|Purred: Sat Dec 26, '09 3:58am PST |
|I just thought of something. Toxoplasmosis can be transmitted to humans via contact with cat feces (although Wikipedia says that you're more likely to get it from eating meat). There is a theory (probably specious) that there is a link between toxoplasmosis and schizophrenia. A not insignificant percentage of people have been infected by toxoplasma and are not schizophrenic, but on the other hand,
"Toxoplasma's role in schizophrenia
The possibility that toxoplasmosis is one cause of schizophrenia has been studied by scientists since at least 1953. These studies had attracted little attention from U.S. researchers until they were publicized through the work of prominent psychiatrist and advocate E. Fuller Torrey. In 2003, Torrey published a review of this literature, reporting that almost all the studies had found that schizophrenics have elevated rates of Toxoplasma infection. A 2006 paper has even suggested that prevalence of toxoplasmosis has large-scale effects on national culture. These types of studies are suggestive but cannot confirm a causal relationship (because of the possibility, for example, that schizophrenia increases the likelihood of Toxoplasma infection rather than the other way around).

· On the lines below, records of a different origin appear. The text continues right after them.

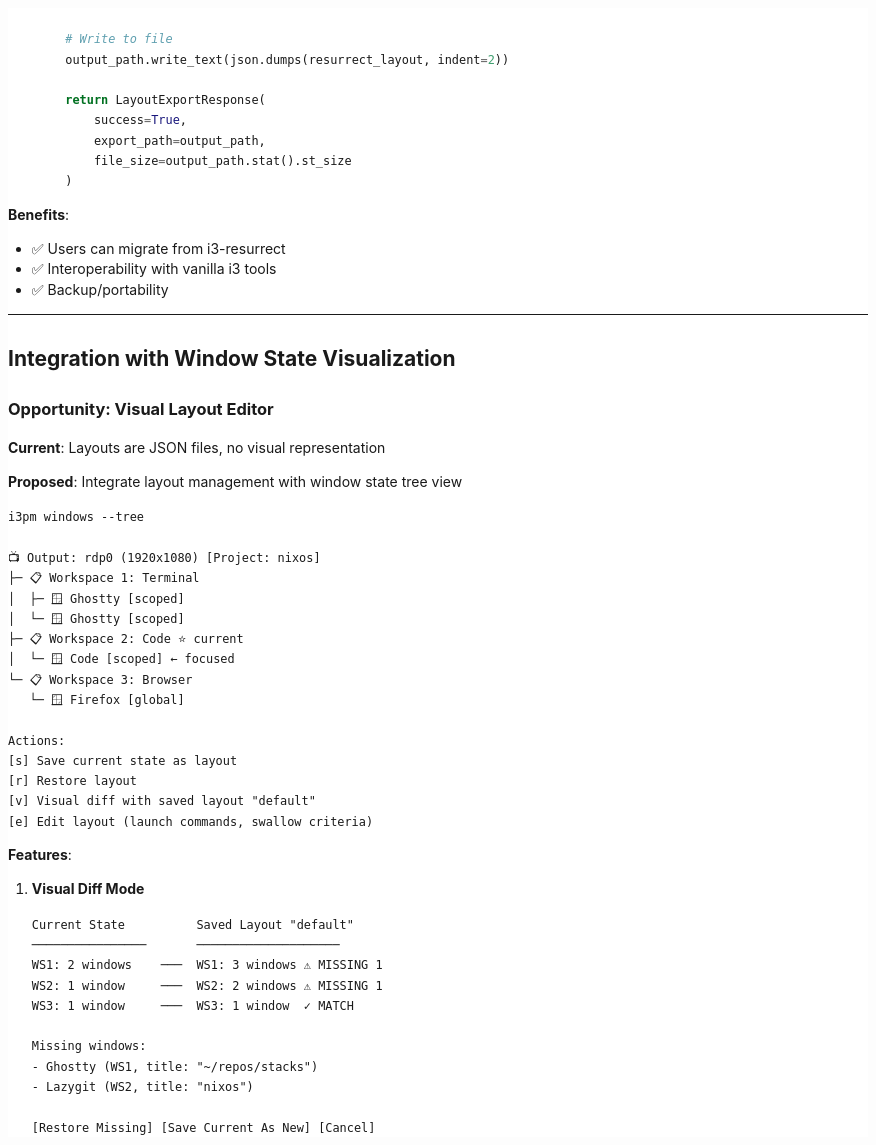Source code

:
 ```python

        # Write to file
        output_path.write_text(json.dumps(resurrect_layout, indent=2))

        return LayoutExportResponse(
            success=True,
            export_path=output_path,
            file_size=output_path.stat().st_size
        )
```

**Benefits**:
- ✅ Users can migrate from i3-resurrect
- ✅ Interoperability with vanilla i3 tools
- ✅ Backup/portability

---

## Integration with Window State Visualization

### Opportunity: Visual Layout Editor

**Current**: Layouts are JSON files, no visual representation

**Proposed**: Integrate layout management with window state tree view

```
i3pm windows --tree

📺 Output: rdp0 (1920x1080) [Project: nixos]
├─ 📋 Workspace 1: Terminal
│  ├─ 🪟 Ghostty [scoped]
│  └─ 🪟 Ghostty [scoped]
├─ 📋 Workspace 2: Code ⭐ current
│  └─ 🪟 Code [scoped] ← focused
└─ 📋 Workspace 3: Browser
   └─ 🪟 Firefox [global]

Actions:
[s] Save current state as layout
[r] Restore layout
[v] Visual diff with saved layout "default"
[e] Edit layout (launch commands, swallow criteria)
```

**Features**:

1. **Visual Diff Mode**
   ```
   Current State          Saved Layout "default"
   ────────────────       ────────────────────
   WS1: 2 windows    ───  WS1: 3 windows ⚠️ MISSING 1
   WS2: 1 window     ───  WS2: 2 windows ⚠️ MISSING 1
   WS3: 1 window     ───  WS3: 1 window  ✓ MATCH

   Missing windows:
   - Ghostty (WS1, title: "~/repos/stacks")
   - Lazygit (WS2, title: "nixos")

   [Restore Missing] [Save Current As New] [Cancel]
   ```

Acute Toxoplasma infection sometimes leads to psychotic symptoms not unlike schizophrenia.
Some anti-psychotic medications that are used to treat schizophrenia, such as haloperidol, also stop the growth of Toxoplasma in cell cultures.

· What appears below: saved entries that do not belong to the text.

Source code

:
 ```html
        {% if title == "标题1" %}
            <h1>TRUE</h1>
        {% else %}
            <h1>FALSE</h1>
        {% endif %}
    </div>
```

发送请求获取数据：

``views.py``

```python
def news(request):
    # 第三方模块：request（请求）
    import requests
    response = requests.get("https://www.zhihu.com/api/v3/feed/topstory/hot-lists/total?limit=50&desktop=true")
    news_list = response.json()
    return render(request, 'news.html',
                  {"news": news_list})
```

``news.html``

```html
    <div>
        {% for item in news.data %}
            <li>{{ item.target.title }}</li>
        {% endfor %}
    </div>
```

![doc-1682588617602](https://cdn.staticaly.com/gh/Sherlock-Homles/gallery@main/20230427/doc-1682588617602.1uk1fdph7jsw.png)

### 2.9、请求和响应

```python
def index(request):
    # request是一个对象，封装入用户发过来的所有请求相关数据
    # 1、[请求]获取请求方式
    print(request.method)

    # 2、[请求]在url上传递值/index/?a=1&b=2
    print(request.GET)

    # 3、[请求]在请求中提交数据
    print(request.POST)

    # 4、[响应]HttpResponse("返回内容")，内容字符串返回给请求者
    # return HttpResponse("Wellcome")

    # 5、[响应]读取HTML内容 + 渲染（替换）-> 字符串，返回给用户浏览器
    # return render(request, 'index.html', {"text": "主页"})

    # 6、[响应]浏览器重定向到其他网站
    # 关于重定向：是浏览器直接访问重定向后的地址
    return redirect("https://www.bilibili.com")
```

Several studies have found significantly higher levels of Toxoplasma antibodies in schizophrenia patients compared to the general population.
Toxoplasma infection causes damage to astrocytes in the brain, and such damage is also seen in schizophrenia."
Hmm. Maybe there is some scientific basis to the concept of "crazy cat lady"?
On the other hand, what about "crazy cat man"? "Louis Wain was a prominent cat artist who later developed schizophrenia, which some believe was due to toxoplasmosis resulting from his prolonged exposure to cats." (Wiki.) If you compare his early, fairly realistic portrayals of cats (who are, however, usually engaged in some kind of human activity (playing poker, etc.) with his later works, done in a mental hospital, you will find that the later works become much less "realistic" and look like something someone would do on LSD (or catnip).
Check him out. His pictures are fascinating.